Der Segen für die Liebenden steht im Fokus

Auch bei den Valentins-Angeboten in Nauen und Rathenow steht der Segen im Mittelpunkt. Ein entsprechendes Bedürfnis nimmt Magda Gäbel durchaus bei den Menschen wahr, die die persönliche Segnung oft als „schönes Gefühl“ empfinden, bei dem etwas passiere, das gar nicht in ihrer Hand liege. „Das ist halt der Moment und die Zeit, die man sich nimmt“, erklärt Gäbel.

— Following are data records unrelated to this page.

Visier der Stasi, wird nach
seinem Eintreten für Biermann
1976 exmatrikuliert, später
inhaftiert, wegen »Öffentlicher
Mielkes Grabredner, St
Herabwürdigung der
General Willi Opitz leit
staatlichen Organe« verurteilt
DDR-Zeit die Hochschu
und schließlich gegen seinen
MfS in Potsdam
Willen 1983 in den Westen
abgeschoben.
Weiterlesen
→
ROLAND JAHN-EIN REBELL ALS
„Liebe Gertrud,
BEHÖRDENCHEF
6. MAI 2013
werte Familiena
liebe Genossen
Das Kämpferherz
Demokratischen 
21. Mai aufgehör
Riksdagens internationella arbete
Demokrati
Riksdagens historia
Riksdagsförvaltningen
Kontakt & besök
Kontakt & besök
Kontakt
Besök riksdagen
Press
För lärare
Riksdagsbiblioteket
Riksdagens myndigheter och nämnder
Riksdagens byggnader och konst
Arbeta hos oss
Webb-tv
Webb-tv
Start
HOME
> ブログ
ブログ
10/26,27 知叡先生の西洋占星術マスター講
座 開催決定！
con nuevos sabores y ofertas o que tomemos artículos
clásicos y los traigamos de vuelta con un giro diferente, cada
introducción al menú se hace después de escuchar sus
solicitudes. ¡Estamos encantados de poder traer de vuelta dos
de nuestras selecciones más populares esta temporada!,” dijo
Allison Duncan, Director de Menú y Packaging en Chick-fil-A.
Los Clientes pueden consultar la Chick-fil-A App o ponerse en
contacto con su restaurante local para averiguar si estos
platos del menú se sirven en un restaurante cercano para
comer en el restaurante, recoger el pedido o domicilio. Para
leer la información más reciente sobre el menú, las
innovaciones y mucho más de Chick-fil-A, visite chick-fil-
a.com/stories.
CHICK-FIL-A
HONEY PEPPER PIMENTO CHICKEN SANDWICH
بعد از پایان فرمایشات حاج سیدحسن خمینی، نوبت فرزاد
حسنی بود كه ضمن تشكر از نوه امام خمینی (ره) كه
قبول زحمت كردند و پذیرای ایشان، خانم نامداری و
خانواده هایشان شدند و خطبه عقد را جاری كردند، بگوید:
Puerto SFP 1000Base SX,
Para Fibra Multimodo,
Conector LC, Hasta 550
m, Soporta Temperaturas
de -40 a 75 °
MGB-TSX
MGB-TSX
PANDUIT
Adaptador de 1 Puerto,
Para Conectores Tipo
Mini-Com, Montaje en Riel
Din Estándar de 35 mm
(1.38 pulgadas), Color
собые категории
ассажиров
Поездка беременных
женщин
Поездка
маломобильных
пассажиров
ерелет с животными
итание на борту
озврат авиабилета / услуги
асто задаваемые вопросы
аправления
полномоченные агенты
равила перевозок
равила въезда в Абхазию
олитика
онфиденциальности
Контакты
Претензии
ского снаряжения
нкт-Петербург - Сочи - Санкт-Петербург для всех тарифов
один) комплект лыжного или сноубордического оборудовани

Als weiteren Aspekt der Segenshandlung betont Kata Scherer die Kraft der dabei vereinbarten Berührung im öffentlichen Raum: „Wenn mir jemand zum Segen die Hände auf den Kopf auflegt und ich vorher die Person frage: Ist das ok, möchtest du das? Dann kann das Berührung sein, die gut tut, die ohne Übergriffigkeit passieren kann. Und das, finde ich, ist ein großes Gut, was wir haben und womit wir vorsichtig, aber bestimmt umgehen sollten.“

Was Menschen dazu bewegt, sich und ihre Liebe am Valentinstag segnen zu lassen, erklärt Pfarrerin Johanna Friese vom Segensbüro Berlin damit, dass diese sich im Moment der Segnung angesehen fühlen. Dabei biete ihnen der Segen eine Dimension, die sich Menschen nicht selbst geben können. Das habe auch aus ihrer Sicht viel mit der Kraft des Rituals selbst zu tun: „Wenn ich die Hände halte, wenn ich auch manchmal ein bisschen Last abnehme, indem ich einfach sage: Ich kann das tragen jetzt in dem Moment“, erläutert Friese, „dann passiert da auch was Zwischenmenschliches.“ Und manchmal merke sie dann schon, dass die Menschen anders weggehen als sie gekommen sind. Dafür können Kirchengemeinden Zeit und Raum anbieten, auch am Valentinstag. „Wo Menschen zusammen sind, wo Gemeinschaft gelebt wird“, sagt Johanna Friese, „da haben auch Liebende ihren Platz.“

Daniel Vorpahl ist Religionswissenschaftler an der Universität Potsdam und als Autor unter anderem für die Radiosendung „Apropos Sonntag“ vom Evangelischen Rundfunkdienst der EKBO tätig.